**Prompt 1**
Using the ASAHI 4.0 article, decide whether each statement agrees with it. Answer yes or no, and quote the exact words that decide it.
(a) ASAHI 4.0 is expected to be released in 2017.
(b) The word "curation" comes from Greek.
(c) The Futurists were mainly interested in mechanics.
**Prompt 2**
Answer these questions from the ASAHI 4.0 article:
(a) What two duties did curation include in Roman times?
(b) Which product's look and feel occupied the Futurists?
(c) What technology did past ASAHI models use to position artworks?
**Prompt 3**
Copy out the ASAHI 4.0 article word for word, everything from "The next generation" down to "best enjoy art.".

**Text extract**
────────────────────
HARD-CORE AND ASAHI 4.0 — The Future of Robotic Curating

14.05. 2017 | artzine in english

The next generation of robotic curation — ASAHI 4.0 — is projected to come out in 2017. A machine conceived by HARD-CORE, ASAHI is able to automate what used to be the human skill of curating art exhibitions. Past models of ASAHI have used the contemporary technology of randomizing algorithms to successfully organize the position of artworks within space. In so doing it has enabled the machine to free aesthetics from the many pitfalls of contemporary curation, including those of subjective choice, arbitrary protocol, and especially of taste. The exclusion of which has allowed artists to show works within a truly neutral spatial arrangement. Thereby fulfilling what the white cube of the gallery space was to have promised the artist as a condition to best enjoy art.

A word originating from Latin, the concept of curation is derived from „caring for“. It refers to the way that the curator „cares“ for projects that had been commissioned for the public good. In Roman times it would include managerial duties ranging from the construction of aqueducts, to the maintenance of libraries. Today the word has undergone a change in meaning so as to be understood less as a public servant and more as a free agent. One that implies a position of authority due to the curator’s responsibility in negotiating between the elements that form a ruling order, including the influences of popular opinion, financial capital, and the effects of political control. It is a position acquired through the curator’s perceived status as „impartial“ professional whose decisions relies exclusively on taste. Which may be responsible for a shifting power dynamic between the artist and the curator, wherein the artist’s visibility has come to rely on the curator’s capacity in negotiating between such elements.

Taste however, is now as it has been in the past, embedded in class-driven social structures. Once overtly controlled, the banal realities that now contribute to the validation of taste include the now high cost of art education, the lack of monetary return for such an investment, the leisure time necessary to consume cultural products, and perhaps most importantly — the sentimental landscape required to renounce participation in the production of tangible commodities. But all these consideration are perhaps secondary to the abstract levels implied by aesthetic choice. A level in which taste is given the illusion of being preordained rather than being the result of subjective choice. As would be the case in the example of a curator who remains in a subordinate position towards those elements with which the curator had negotiated to achieve aesthetic aims. This would, as a result of a structural logic, lead the curator to produce a visual code that may in reality reflect the values of those to whom the curator is indebted. It is process by which to validate aesthetic choice that stands in diametrical opposition to that of the artist— who may yet have subversive aims when reproducing the social norms of a ruling order. Aims at which the artist may often achieve on account of the artist’s formal ability to camouflage work as — while still acting against — a prevailing order.

In HARD-CORE’s case, their aesthetic reference in creating ASAHI has been that of product development. Indicating a certain indifference towards the working of the machine, this style aligns them with the Futurists of roughly a hundred years ago. Not being so interested in mechanics, the Futurists were preoccupied in the look and feel of the then contemporary innovation of the automobile. A sentiment reflecting the zeitgeist of technological innovation, a joy towards the newness of a product, and the pleasure evoked by corporate branding, these are elements that together hint at their complimentary underbelly of their eventual datedness. Which in capitalist logic works to accelerate their pace of redundancy.
────────────────────
**Data shown**
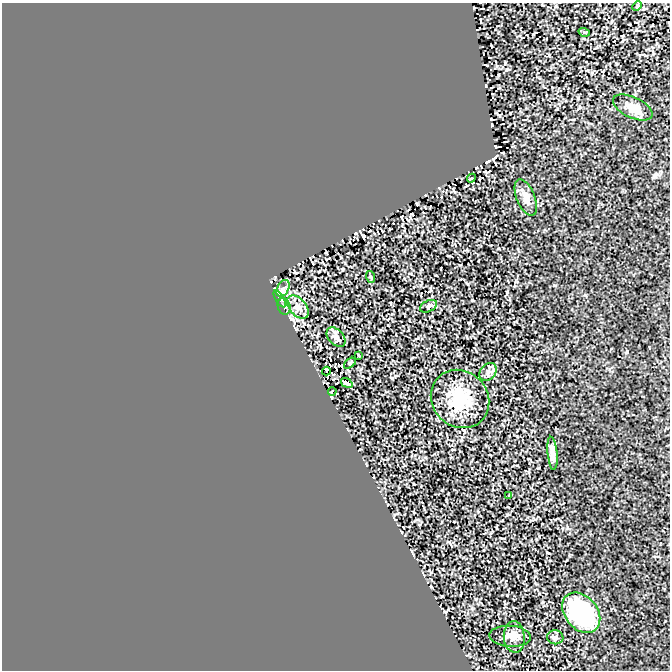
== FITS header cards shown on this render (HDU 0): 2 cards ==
────────────────────
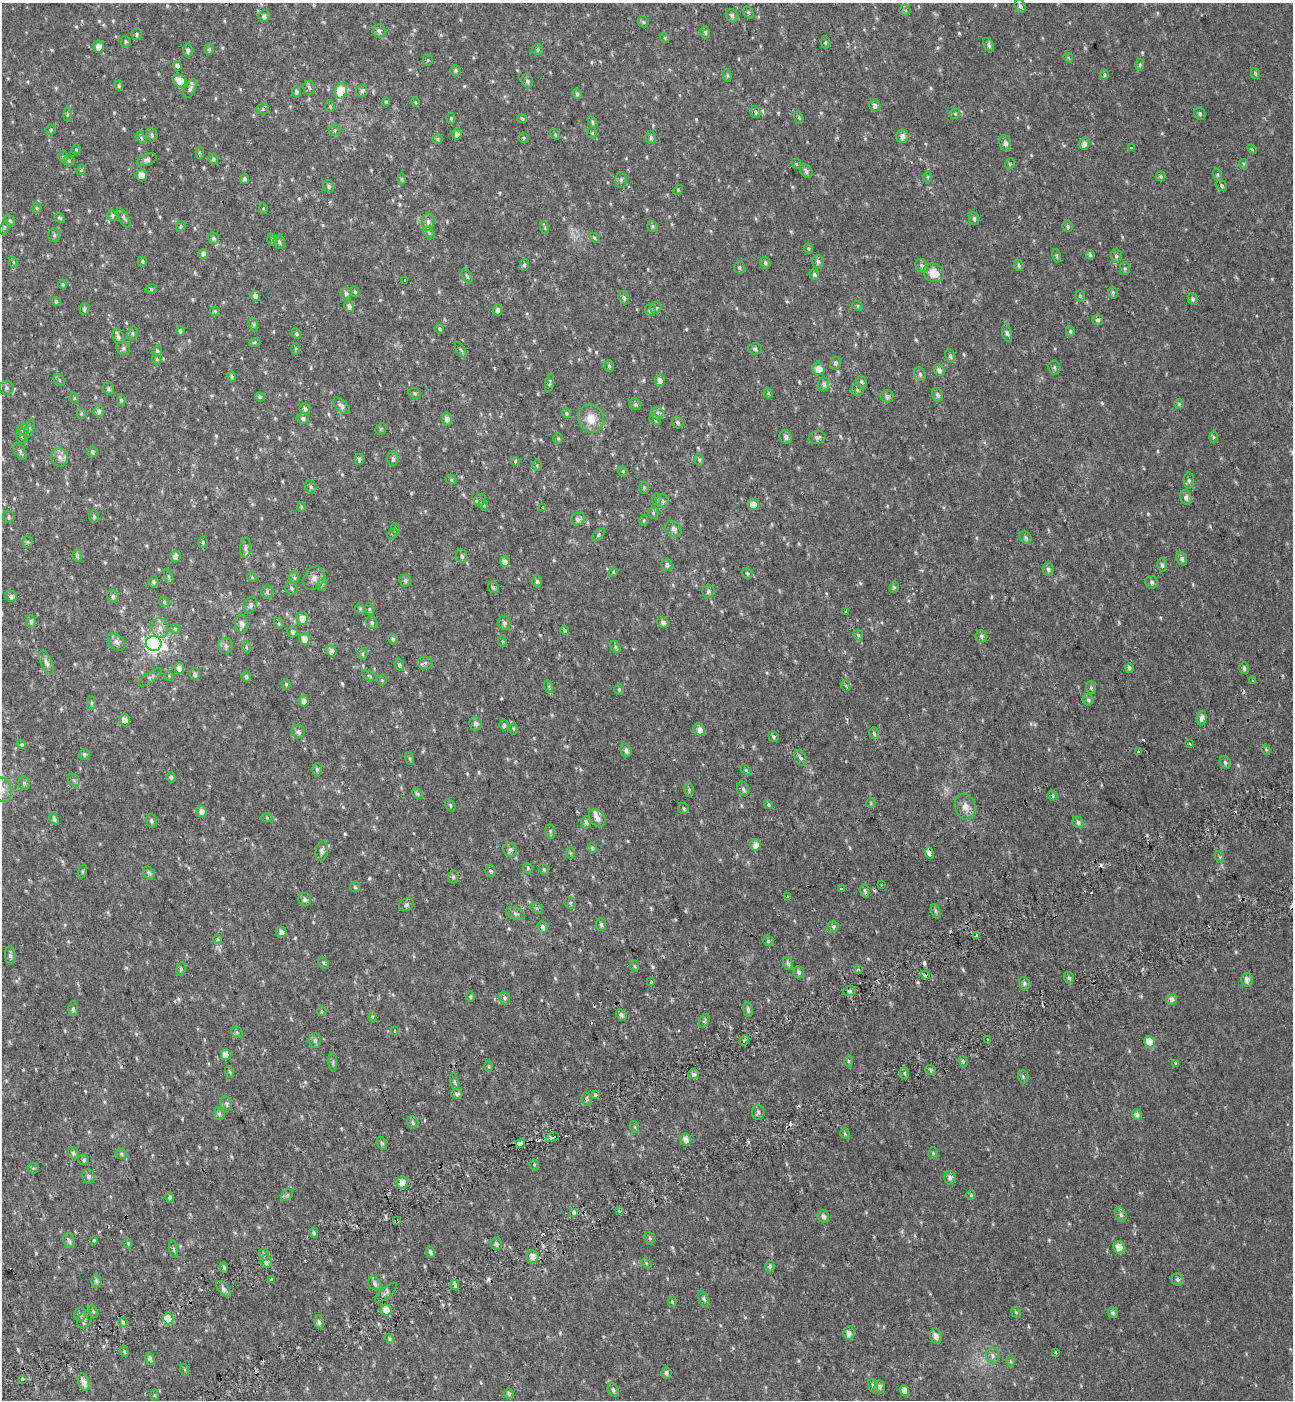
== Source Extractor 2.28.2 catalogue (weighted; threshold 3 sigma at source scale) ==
────────────────────
**Finished answer 1**
(a) Yes: "is projected to come out in 2017"
(b) No: "A word originating from Latin"
(c) No: "Not being so interested in mechanics"

**Finished answer 2**
(a) The construction of aqueducts and the maintenance of libraries.
(b) The automobile.
(c) Randomizing algorithms.

**Finished answer 3**
The next generation of robotic curation — ASAHI 4.0 — is projected to come out in 2017. A machine conceived by HARD-CORE, ASAHI is able to automate what used to be the human skill of curating art exhibitions. Past models of ASAHI have used the contemporary technology of randomizing algorithms to successfully organize the position of artworks within space. In so doing it has enabled the machine to free aesthetics from the many pitfalls of contemporary curation, including those of subjective choice, arbitrary protocol, and especially of taste. The exclusion of which has allowed artists to show works within a truly neutral spatial arrangement. Thereby fulfilling what the white cube of the gallery space was to have promised the artist as a condition to best enjoy art.